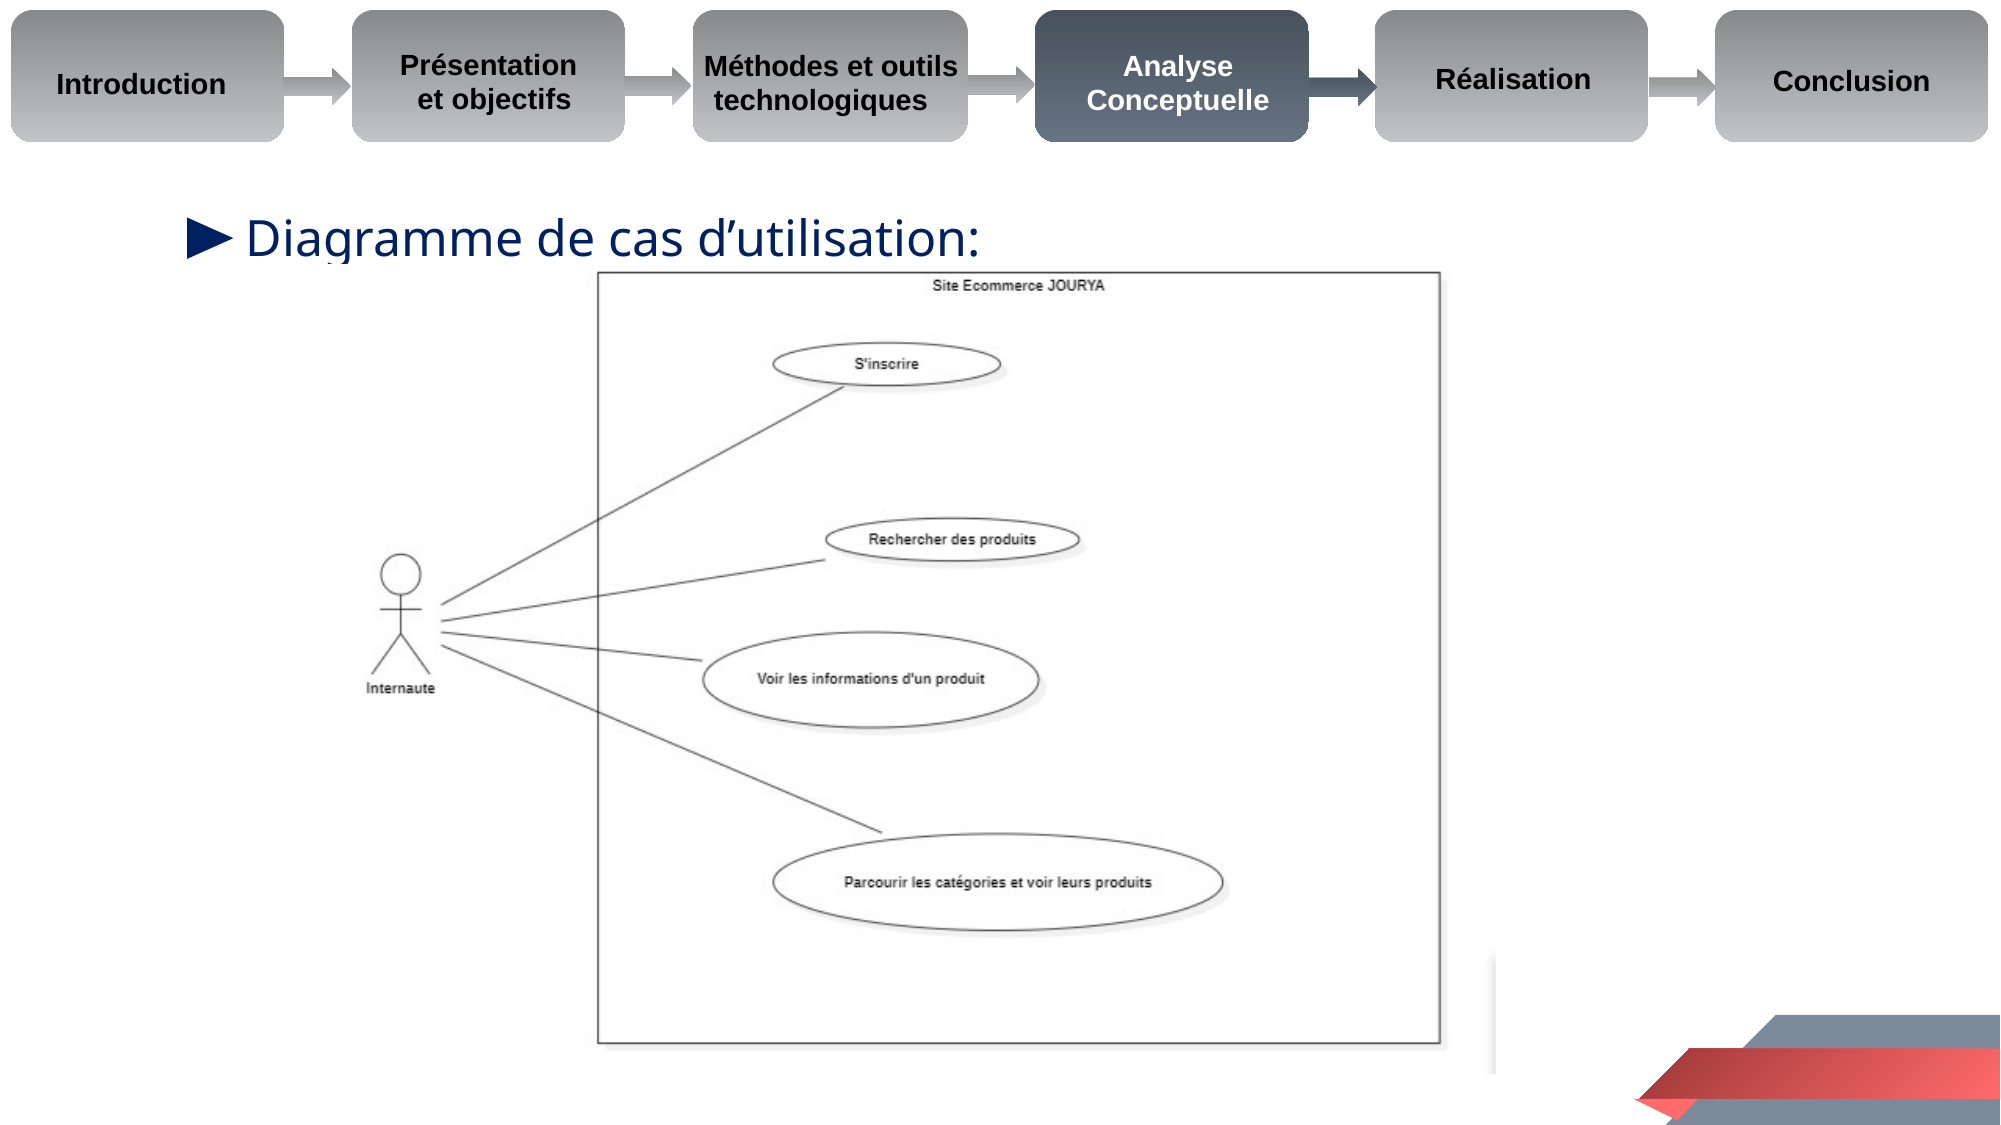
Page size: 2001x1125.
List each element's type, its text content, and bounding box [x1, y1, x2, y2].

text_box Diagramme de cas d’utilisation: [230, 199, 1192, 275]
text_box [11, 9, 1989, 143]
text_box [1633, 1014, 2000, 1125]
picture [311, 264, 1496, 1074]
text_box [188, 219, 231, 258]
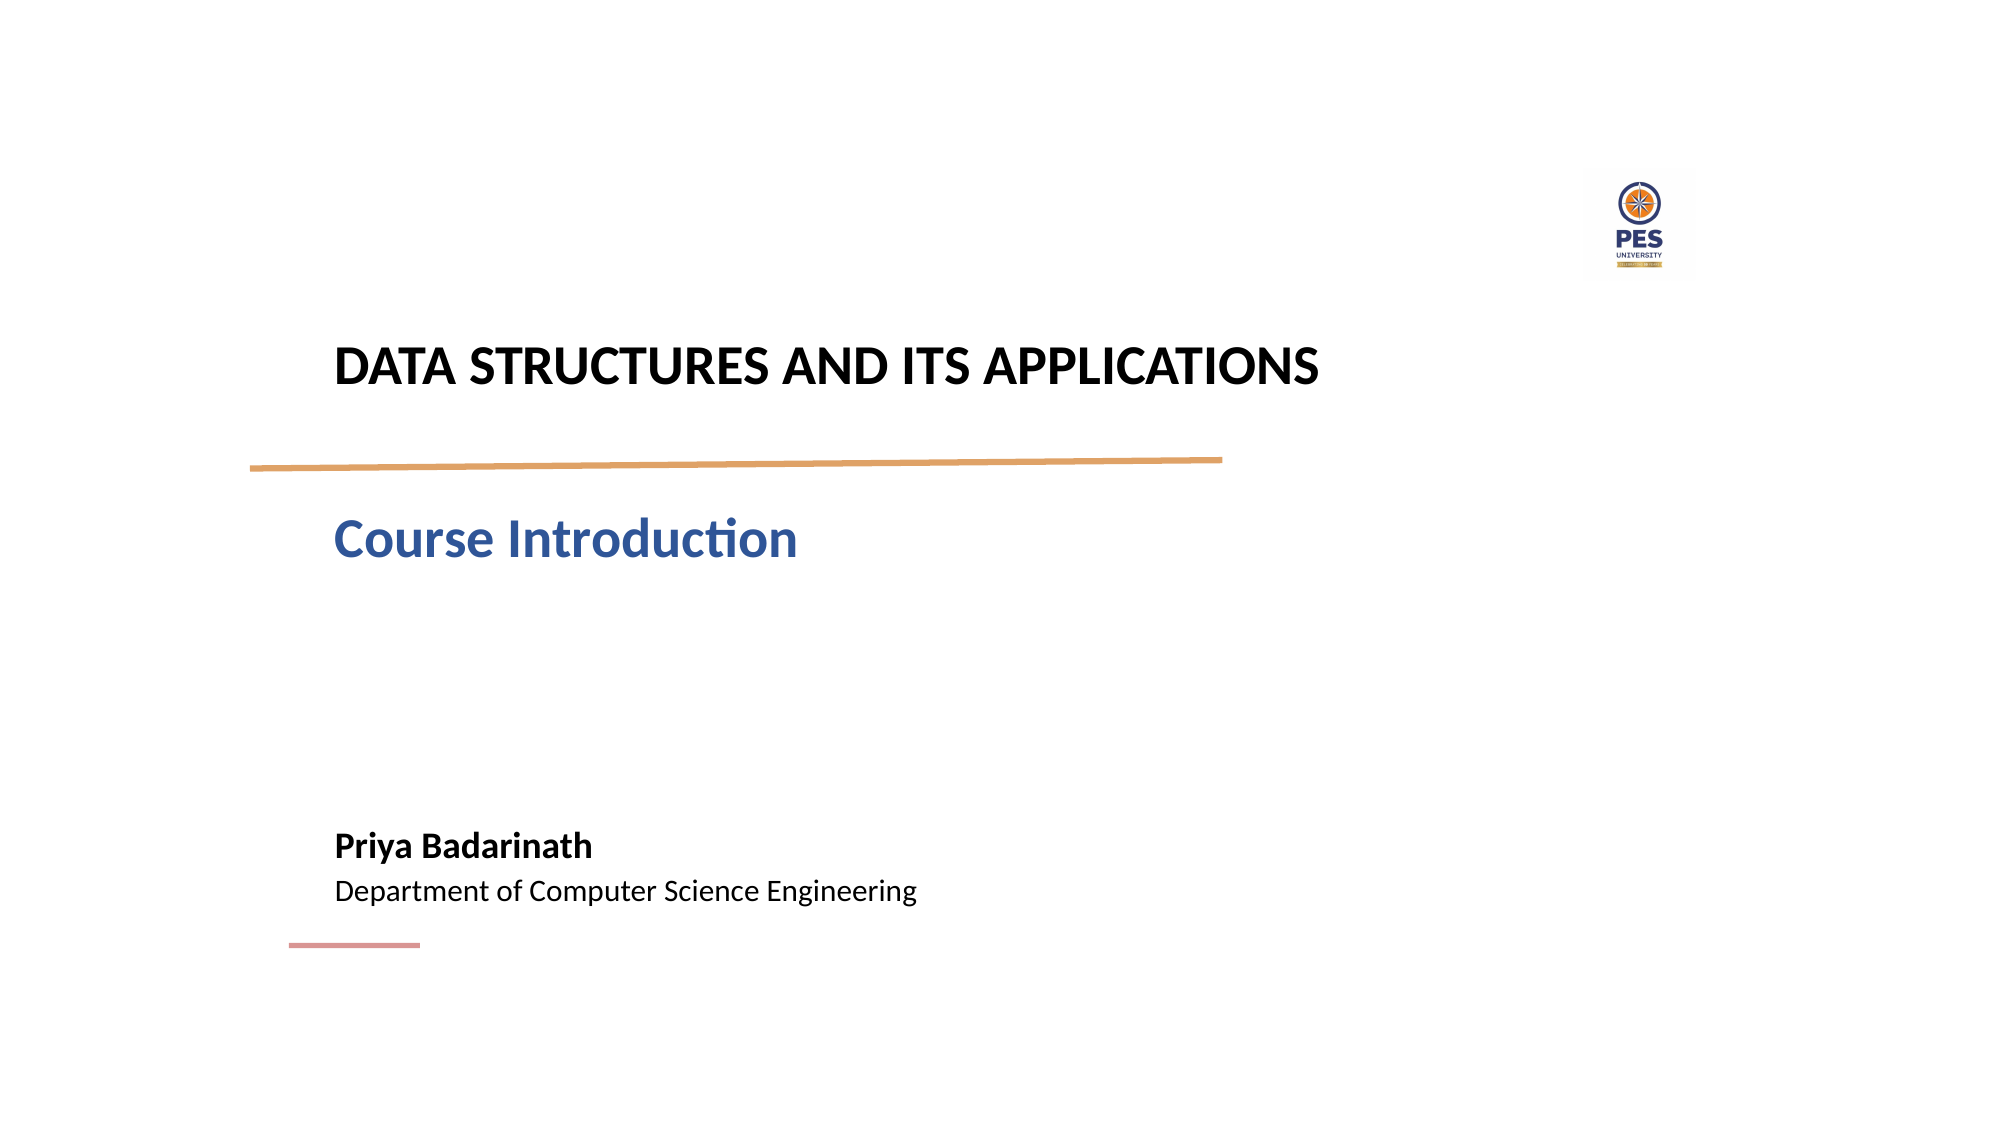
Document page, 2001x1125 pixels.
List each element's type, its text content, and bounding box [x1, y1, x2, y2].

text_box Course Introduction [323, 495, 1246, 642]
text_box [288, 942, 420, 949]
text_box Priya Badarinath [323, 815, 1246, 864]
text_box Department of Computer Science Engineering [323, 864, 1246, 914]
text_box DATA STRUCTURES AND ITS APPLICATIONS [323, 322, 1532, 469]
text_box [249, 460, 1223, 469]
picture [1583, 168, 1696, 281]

|---|

Leave out the pictures and set down everything else in the entries above exactly.

Page size: 2001x1125.
List each element's type, its text content, and bounding box [x1, y1, x2, y2].

text_box Diagramme de cas d’utilisation: [230, 199, 1192, 275]
text_box [11, 9, 1989, 143]
text_box [1633, 1014, 2000, 1125]
picture [311, 264, 1496, 1074]
text_box [188, 219, 231, 258]
Document page, 2001x1125 pixels.
List each element's type, its text content, and bounding box [x1, y1, x2, y2].

text_box Course Introduction [323, 495, 1246, 642]
text_box [288, 942, 420, 949]
text_box Priya Badarinath [323, 815, 1246, 864]
text_box Department of Computer Science Engineering [323, 864, 1246, 914]
text_box DATA STRUCTURES AND ITS APPLICATIONS [323, 322, 1532, 469]
text_box [249, 460, 1223, 469]
picture [1583, 168, 1696, 281]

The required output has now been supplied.